____ Available data

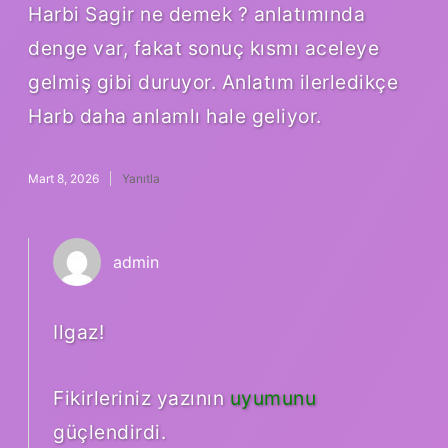
Harbi Sagir ne demek ? anlatımında
denge var, fakat sonuç kısmı aceleye
gelmiş gibi duruyor. Anlatım ilerledikçe
Harb daha anlamlı hale geliyor.
Mart 8, 2026
Yanıtla
admin
Ilgaz!
Fikirleriniz yazının
uyumunu
güçlendirdi.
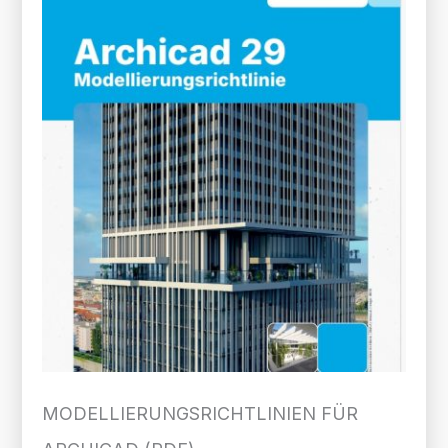
MODELLIERUNGS­RICHTLINIEN FÜR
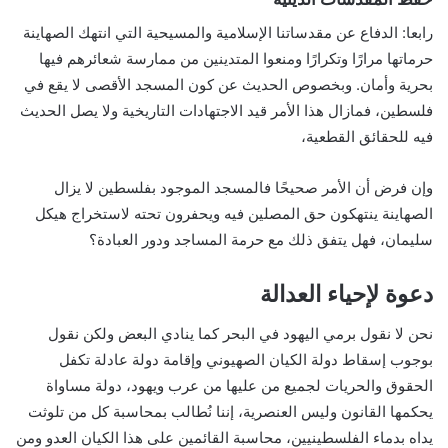
رابعا: الدفاع عن مقدساتنا الإسلامية والمسيحية التي انتهك الصهاينة
حرماتها مرارًا وتكرارًا ومنعوا المتدينين من ممارسة شعائرهم فيها
بحرية وأمان. وبخصوص الحديث عن كون المسجد الأقصى لا يقع في
فلسطين، فمازال هذا الأمر قيد الاجتهادات التاريخية ولا يصل الحديث
فيه للحقائق القطعية،
وإن فرض أن الأمر صحيحًا فالمسجد الموجود بفلسطين لا يزال
الصهاينة ينتهكون حق المصلين فيه ويحفرون تحته لاستخراج هيكل
سليمان، فهل يتفق ذلك مع حرمة المساجد ودور العبادة؟
دعوة لإحياء العدالة
نحن لا نقول برمي اليهود في البحر كما ينادي البعض ولكن نقول
بوجوب إسقاط دولة الكيان الصهيوني وإقامة دولة عادلة تكفل
الحقوق والحريات لجميع من عليها من عرب ويهود، دولة مساواة
يحكمها القانون وليس العنصرية، إننا نُطالب بمحاسبة كل من تلوثت
يداه بدماء الفلسطينيين، محاسبة القائمين على هذا الكيان العدو ومن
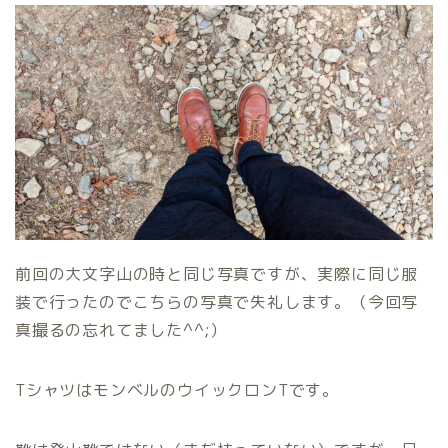
前回の大文字山の時と同じ写真ですが、実際に同じ服
装で行ったのでこちらの写真で失礼します。（今回写
真撮るの忘れてました^^;）
TシャツはモンベルのウイックロンTです。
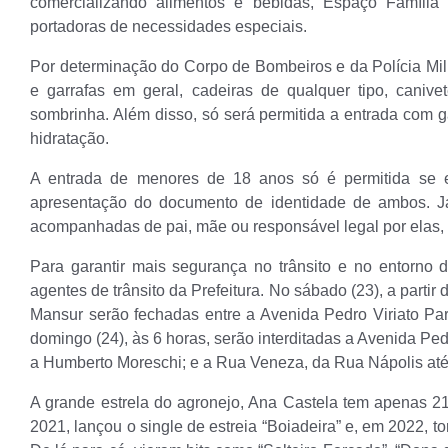
comercializando alimentos e bebidas, Espaço Famíli
portadoras de necessidades especiais.
Por determinação do Corpo de Bombeiros e da Polícia Mil
e garrafas em geral, cadeiras de qualquer tipo, canive
sombrinha. Além disso, só será permitida a entrada com 
hidratação.
A entrada de menores de 18 anos só é permitida se
apresentação do documento de identidade de ambos. J
acompanhadas de pai, mãe ou responsável legal por elas
Para garantir mais segurança no trânsito e no entorno d
agentes de trânsito da Prefeitura. No sábado (23), a part
Mansur serão fechadas entre a Avenida Pedro Viriato P
domingo (24), às 6 horas, serão interditadas a Avenida Pe
a Humberto Moreschi; e a Rua Veneza, da Rua Nápolis até 
A grande estrela do agronejo, Ana Castela tem apenas 21
2021, lançou o single de estreia “Boiadeira” e, em 2022, 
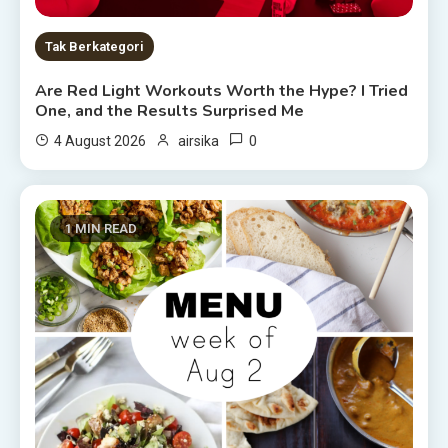
Tak Berkategori
Are Red Light Workouts Worth the Hype? I Tried
One, and the Results Surprised Me
0
4 August 2026
airsika
1 MIN READ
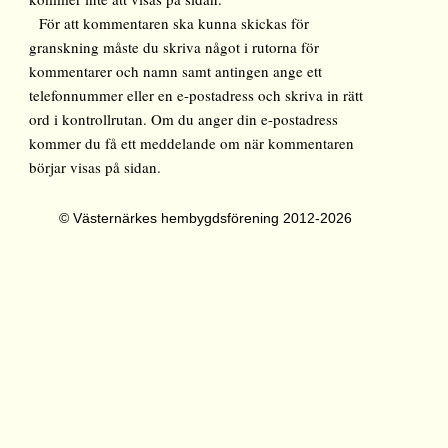
För att kommentaren ska kunna skickas för
granskning måste du skriva något i rutorna för
kommentarer och namn samt antingen ange ett
telefonnummer eller en e-postadress och skriva in rätt
ord i kontrollrutan. Om du anger din e-postadress
kommer du få ett meddelande om när kommentaren
börjar visas på sidan.
© Västernärkes hembygdsförening 2012-2026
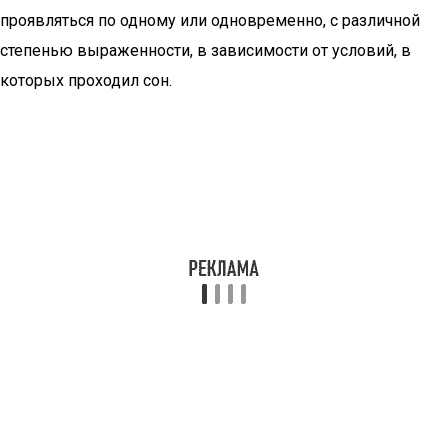
проявляться по одному или одновременно, с различной
степенью выраженности, в зависимости от условий, в
которых проходил сон.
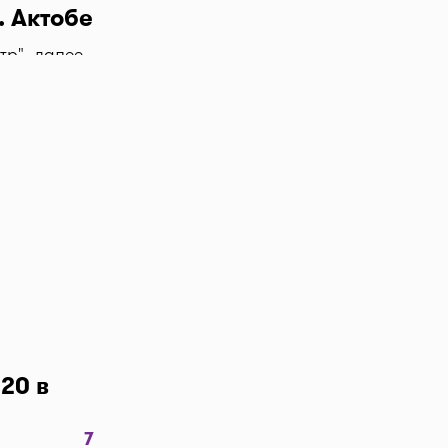
. Актобе
тр", далее
цена в
teka!
авляйте
заявку в
т препараты
я цена
500 тг.
между
абрать
20 в
 нажмите
тправим код
7
 можно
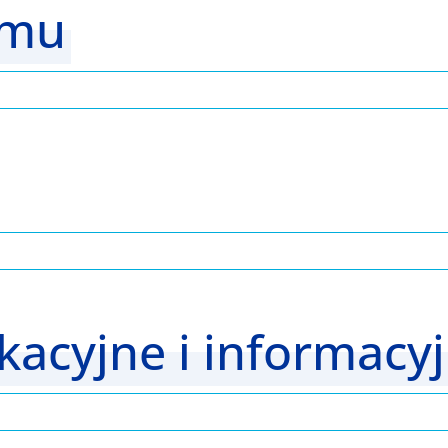
amu
kacyjne i informacy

________

In case the records contain pictures, keep those out and repeat the rest exactly.

(Problem solution)
Harbi Sagir ne demek ? anlatımında
denge var, fakat sonuç kısmı aceleye
gelmiş gibi duruyor. Anlatım ilerledikçe
Harb daha anlamlı hale geliyor.
Mart 8, 2026
Yanıtla
admin
Ilgaz!
Fikirleriniz yazının
uyumunu
güçlendirdi.
MODELLIERUNGS­RICHTLINIEN FÜR
رابعا: الدفاع عن مقدساتنا الإسلامية والمسيحية التي انتهك الصهاينة
حرماتها مرارًا وتكرارًا ومنعوا المتدينين من ممارسة شعائرهم فيها
بحرية وأمان. وبخصوص الحديث عن كون المسجد الأقصى لا يقع في
فلسطين، فمازال هذا الأمر قيد الاجتهادات التاريخية ولا يصل الحديث
فيه للحقائق القطعية،
وإن فرض أن الأمر صحيحًا فالمسجد الموجود بفلسطين لا يزال
الصهاينة ينتهكون حق المصلين فيه ويحفرون تحته لاستخراج هيكل
سليمان، فهل يتفق ذلك مع حرمة المساجد ودور العبادة؟
دعوة لإحياء العدالة
نحن لا نقول برمي اليهود في البحر كما ينادي البعض ولكن نقول
بوجوب إسقاط دولة الكيان الصهيوني وإقامة دولة عادلة تكفل
الحقوق والحريات لجميع من عليها من عرب ويهود، دولة مساواة
يحكمها القانون وليس العنصرية، إننا نُطالب بمحاسبة كل من تلوثت
يداه بدماء الفلسطينيين، محاسبة القائمين على هذا الكيان العدو ومن
前回の大文字山の時と同じ写真ですが、実際に同じ服
装で行ったのでこちらの写真で失礼します。（今回写
真撮るの忘れてました^^;）
TシャツはモンベルのウイックロンTです。
comercializando alimentos e bebidas, Espaço Famíli
portadoras de necessidades especiais.
Por determinação do Corpo de Bombeiros e da Polícia Mil
e garrafas em geral, cadeiras de qualquer tipo, canive
sombrinha. Além disso, só será permitida a entrada com 
hidratação.
A entrada de menores de 18 anos só é permitida se
apresentação do documento de identidade de ambos. J
acompanhadas de pai, mãe ou responsável legal por elas
Para garantir mais segurança no trânsito e no entorno d
agentes de trânsito da Prefeitura. No sábado (23), a part
Mansur serão fechadas entre a Avenida Pedro Viriato P
domingo (24), às 6 horas, serão interditadas a Avenida Pe
a Humberto Moreschi; e a Rua Veneza, da Rua Nápolis até 
A grande estrela do agronejo, Ana Castela tem apenas 21
2021, lançou o single de estreia “Boiadeira” e, em 2022, 
Tak Berkategori
Are Red Light Workouts Worth the Hype? I Tried
One, and the Results Surprised Me
0
4 August 2026
airsika
1 MIN READ
För att kommentaren ska kunna skickas för
granskning måste du skriva något i rutorna för
kommentarer och namn samt antingen ange ett
telefonnummer eller en e-postadress och skriva in rätt
ord i kontrollrutan. Om du anger din e-postadress
kommer du få ett meddelande om när kommentaren
börjar visas på sidan.
© Västernärkes hembygdsförening 2012-2026
проявляться по одному или одновременно, с различной
степенью выраженности, в зависимости от условий, в
которых проходил сон.
. Актобе
тр", далее
цена в
teka!
авляйте
заявку в
т препараты
я цена
500 тг.
между
абрать
20 в
 нажмите
тправим код
7
 можно
amu
kacyjne i informacy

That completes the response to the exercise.